SELECTED PASSAGE>

The objections to the Bishop's reasoning are few and simple, not turning on any slight, and perhaps imaginary, weight of probability. They seem to us plain and conclusive, and directly fatal to every idea the author advances. In the first place, we have never known the mind, soul or intellect, by which ever name the power of consciousness be called, except as one, and not the greatest one, of the phenomena of our existence. And, therefore, when we know that death certainly terminates this existence, reason, with an iron law, proclaims that all perishes at once, and that death is, as it appears, a perfect privation of life to mind and body. When we look on the body of a slain beast or reptile, the mind, which has no option but to reason from analogy, cannot view it except carelessly as a thing that has perished. Like a Venice glass broken, it cannot be mended. This single fact, then, viz: that except as with the body we know nothing of the mind-is, in itself, when left to bare reason, a mountain of an argument on the side of mortality, compared to which the Bishop's subtle and air-drawn theories are but the down of a thistle.
If it were necessary to say more, which is not the case, we might add that, on a nearer view, the whole fabric of his reasoning becomes not only flimsy but shadowy in the extreme. As for the mind, it is known to be seated in the brain-a fact that is proven in many ways. Among others, that an injury to the brain deprives us of reason, exactly as an injury to the heart deranges the circulation of the blood, or an injury to the eye or ear deprives us of sight or hearing. When the brain is heated by fever, the mind wanders from its throne. The combatant who is struck on the head is stunned for the time, though the wound prove trifling. So well, indeed, is this now understood, that, in ordinary conversation, the terms brain and mind are used without distinc
tion. It is, therefore, absolutely nothing to say that the mind remains after any organ of sense has lost its action.
For, that it does so, no
more proves a separate existence of the mind, than the fact of the other senses remaining, should prove a separate existence of those senses. When a limb is taken off in battle, or otherwise, that limb is lost, but the owner retains the use of the remainder of his body. Why, then, should Mr. Butler have singled out the mind as being unhurt by such a loss, when the senses of sight, of hearing, of taste, and of touch, all remain in their pristine vigour? Every organ has been made, by the Great Machinist, of such exquisite construction, that any, the slightest, derangement of its parts will generally deprive it of its action, i. e. will deprive the owner of one of his senses. Now, if a proposition be true, the converse of that proposition is also true. Therefore, it is true that so long as the healthy and natural action of any organ continues, the sense of that organ remains to the owner of it. From which it follows that a man's retaining his mind after the loss of his hand, no more proves a separate existence of the mind from the body, than the fact of a man retaining the use of his hand after the loss of sight, proves a separate existence of the hand from the body. In short, if the successful amputation of a limb proves the immortality of the soul, so also is the same proven by paring the nails, and by the barber's operations on the hair and beard--a view of the subject which begins to border on the ridiculous, which is also the unseemly. We will only express our regret that the Bishop did not treat of this question, arising upon his theory, to wit: when one, from water on the brain, or a blow received on the skull, becomes an idiot for life, then is the soul still in the idiot's body or not?

DATA EXTRACT>
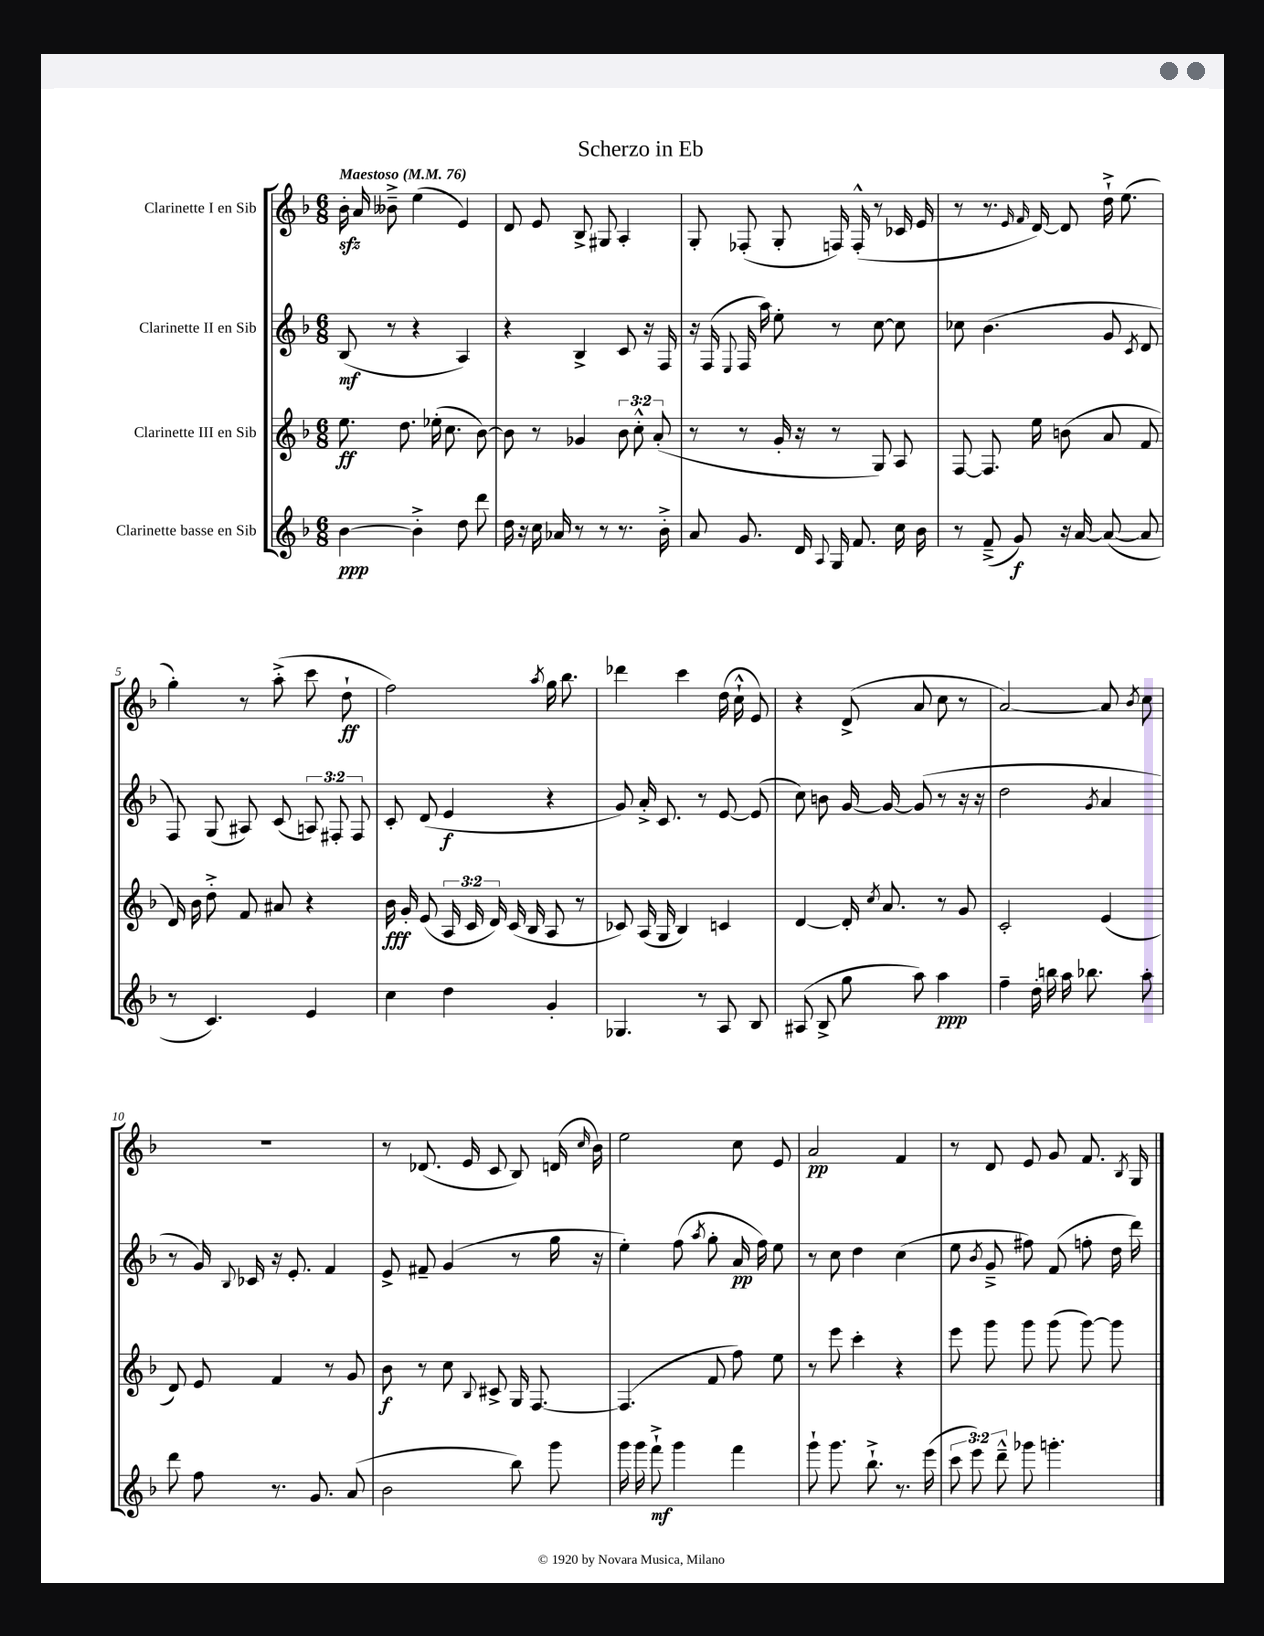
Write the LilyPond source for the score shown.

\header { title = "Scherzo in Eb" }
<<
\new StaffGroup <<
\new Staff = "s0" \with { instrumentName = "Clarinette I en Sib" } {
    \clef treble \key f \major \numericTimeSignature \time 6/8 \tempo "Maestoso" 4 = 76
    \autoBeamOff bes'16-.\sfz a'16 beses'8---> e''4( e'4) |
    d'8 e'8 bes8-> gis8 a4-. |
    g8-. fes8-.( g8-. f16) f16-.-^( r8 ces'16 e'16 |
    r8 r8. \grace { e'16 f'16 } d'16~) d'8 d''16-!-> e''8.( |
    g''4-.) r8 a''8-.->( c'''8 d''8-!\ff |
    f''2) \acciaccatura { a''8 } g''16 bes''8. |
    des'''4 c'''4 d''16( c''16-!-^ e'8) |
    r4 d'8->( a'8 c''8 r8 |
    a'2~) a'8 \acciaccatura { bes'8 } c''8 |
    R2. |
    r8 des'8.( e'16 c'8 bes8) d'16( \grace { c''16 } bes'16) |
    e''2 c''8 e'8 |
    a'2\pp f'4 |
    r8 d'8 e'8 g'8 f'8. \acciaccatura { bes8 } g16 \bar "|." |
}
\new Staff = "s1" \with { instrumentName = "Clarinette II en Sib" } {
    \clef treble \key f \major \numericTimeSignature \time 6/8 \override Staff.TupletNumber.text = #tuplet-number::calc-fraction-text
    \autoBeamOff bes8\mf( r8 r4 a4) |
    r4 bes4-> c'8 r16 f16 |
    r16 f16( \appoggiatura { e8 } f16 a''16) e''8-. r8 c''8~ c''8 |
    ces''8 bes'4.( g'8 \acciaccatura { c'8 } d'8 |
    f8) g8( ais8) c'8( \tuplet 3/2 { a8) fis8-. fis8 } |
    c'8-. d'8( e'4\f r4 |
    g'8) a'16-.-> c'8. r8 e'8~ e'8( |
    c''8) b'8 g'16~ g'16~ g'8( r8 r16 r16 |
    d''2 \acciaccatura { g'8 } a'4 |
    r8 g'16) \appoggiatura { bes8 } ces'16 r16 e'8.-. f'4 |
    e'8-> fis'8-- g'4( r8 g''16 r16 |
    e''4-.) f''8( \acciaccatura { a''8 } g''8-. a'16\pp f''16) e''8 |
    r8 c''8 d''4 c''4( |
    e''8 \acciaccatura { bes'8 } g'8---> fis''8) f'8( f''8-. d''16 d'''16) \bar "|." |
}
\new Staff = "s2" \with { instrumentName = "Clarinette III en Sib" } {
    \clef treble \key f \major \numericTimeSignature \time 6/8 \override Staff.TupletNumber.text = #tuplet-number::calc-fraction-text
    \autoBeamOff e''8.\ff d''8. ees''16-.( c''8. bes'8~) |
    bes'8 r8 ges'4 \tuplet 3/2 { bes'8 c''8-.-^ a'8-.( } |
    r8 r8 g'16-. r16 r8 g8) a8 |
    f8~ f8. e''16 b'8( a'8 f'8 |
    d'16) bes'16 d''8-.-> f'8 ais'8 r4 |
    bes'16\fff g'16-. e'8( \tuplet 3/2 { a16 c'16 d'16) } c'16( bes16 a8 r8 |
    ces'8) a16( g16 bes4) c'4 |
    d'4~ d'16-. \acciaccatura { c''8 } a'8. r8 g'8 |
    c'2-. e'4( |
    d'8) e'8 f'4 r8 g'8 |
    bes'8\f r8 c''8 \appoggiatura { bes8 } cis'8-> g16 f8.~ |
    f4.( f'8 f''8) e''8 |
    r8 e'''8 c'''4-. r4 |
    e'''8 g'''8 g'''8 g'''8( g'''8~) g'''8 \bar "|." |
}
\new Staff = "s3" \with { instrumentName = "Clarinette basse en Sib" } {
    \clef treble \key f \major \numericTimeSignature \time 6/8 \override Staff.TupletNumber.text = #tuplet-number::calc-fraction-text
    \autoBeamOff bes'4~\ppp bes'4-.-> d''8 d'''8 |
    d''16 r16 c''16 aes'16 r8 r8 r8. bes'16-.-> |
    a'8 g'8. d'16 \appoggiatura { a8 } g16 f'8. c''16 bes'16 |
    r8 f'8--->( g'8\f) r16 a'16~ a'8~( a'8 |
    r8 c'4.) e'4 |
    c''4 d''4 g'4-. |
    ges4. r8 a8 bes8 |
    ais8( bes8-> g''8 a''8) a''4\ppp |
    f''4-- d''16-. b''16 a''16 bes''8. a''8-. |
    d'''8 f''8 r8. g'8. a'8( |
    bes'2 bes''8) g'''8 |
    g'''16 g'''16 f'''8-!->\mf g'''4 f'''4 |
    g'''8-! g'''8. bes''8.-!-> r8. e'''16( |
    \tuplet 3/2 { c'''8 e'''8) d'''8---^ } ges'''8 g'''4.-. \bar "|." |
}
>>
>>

REQUIREMENTS>
In the passage about the Bishop's reasoning, what happens to the mind when the brain is heated by fever?

TASK RESPONSE>
The mind wanders from its throne.